_Task goal_. Format the text lines in the data below as a JSON list of strings, one string per line, leaving out blank lines and the pictures.

_Task material_.
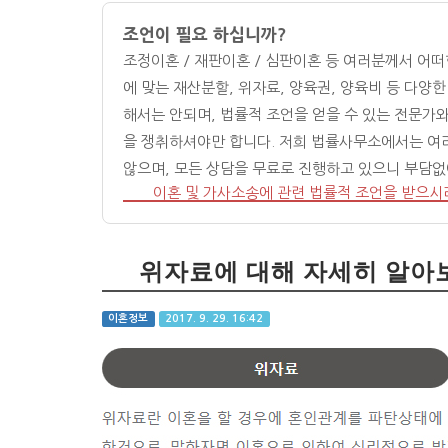
조언이 필요 하십니까?
조정이혼 / 재판이혼 / 심판이혼 등 여러분께서 어
에 맞는 재산분할, 위자료, 양육권, 양육비 등 다
해서는 안되며, 법률적 조언을 얻을 수 있는 전문가
을 쟁취하셔야만 합니다. 저희 법률사무소에서는 여
않으며, 모든 상담을 무료로 진행하고 있으니 부담
이혼 및 가사소송에 관련 법률적 조언을 받으시
위자료에 대해 자세히 알아
이혼정보
2017. 9. 29. 16:42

_Exercise solution_.
[
  "조언이 필요 하십니까?",
  "조정이혼 / 재판이혼 / 심판이혼 등 여러분께서 어",
  "에 맞는 재산분할, 위자료, 양육권, 양육비 등 다",
  "해서는 안되며, 법률적 조언을 얻을 수 있는 전문가",
  "을 쟁취하셔야만 합니다. 저희 법률사무소에서는 여",
  "않으며, 모든 상담을 무료로 진행하고 있으니 부담",
  "이혼 및 가사소송에 관련 법률적 조언을 받으시",
  "위자료에 대해 자세히 알아",
  "이혼정보",
  "2017. 9. 29. 16:42"
]